• _TEXT EXTRACT_:
The group of about 20 bicyclists and the escort vehicle approached Clark County Mile Marker 34, riding in the far-right travel lane.

But at 9:39 a.m. on Thursday, about 40 miles into the ride, a box truck slammed into the group of about 20 cyclists as they rode on the shoulder of U.S. 95 in Clark County,

investigators found that the driver left the roadway, hit the group behind the Subaru, hit the Subaru, and then hit some of the cyclists who were in front of the Subaru. The speed limit in this section of highway is 75 mph.

Obviously one can't just run into a group of cyclists riding no matter where they are on the road. However, I wish the position of the cyclists was clarified. Or were different groups riding in different places?

Personally I am a shoulder rider. However, I wouldn't be particularly happy to do a 100+ mile RT ride on I-5 and HWY 95, and especially not in the travel lane. There appear to be several frontage roads, but I believe all gravel.

• _DIRECTION_:
According to the crash account, what is the speed limit on this section of highway?

• _STORED DATA_:
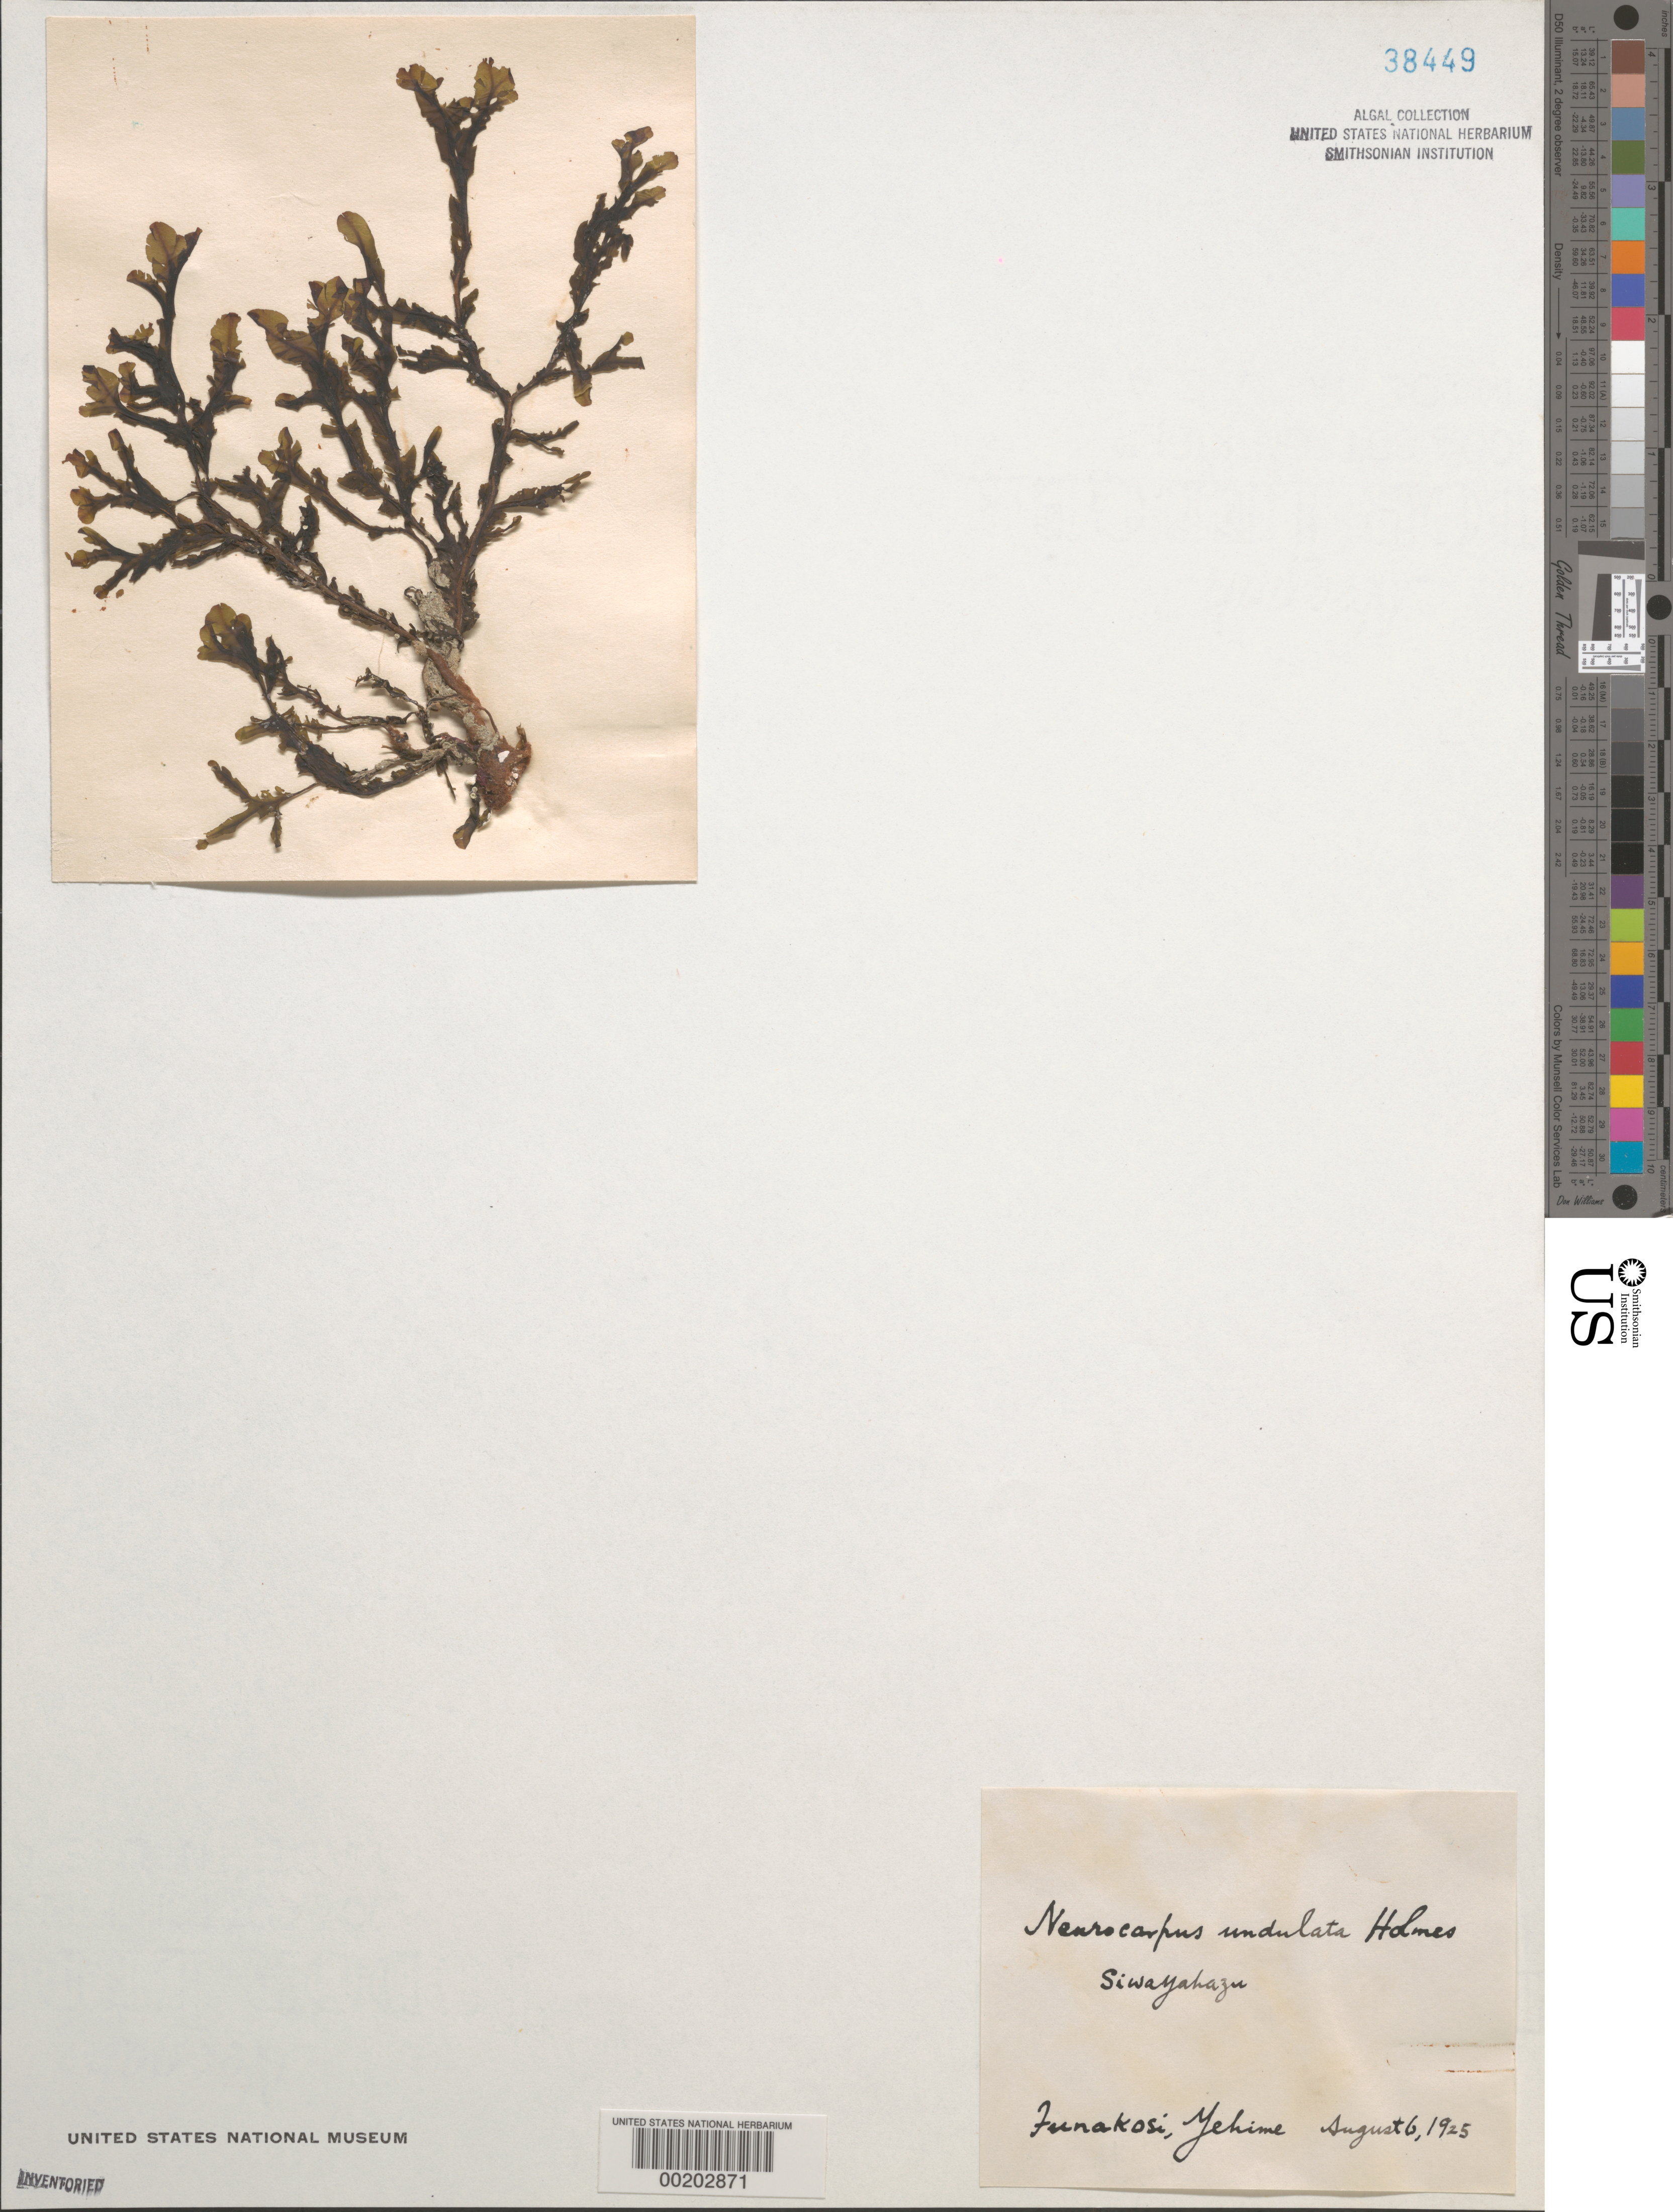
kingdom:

• _SOLVED EXERCISE_:
75 mph.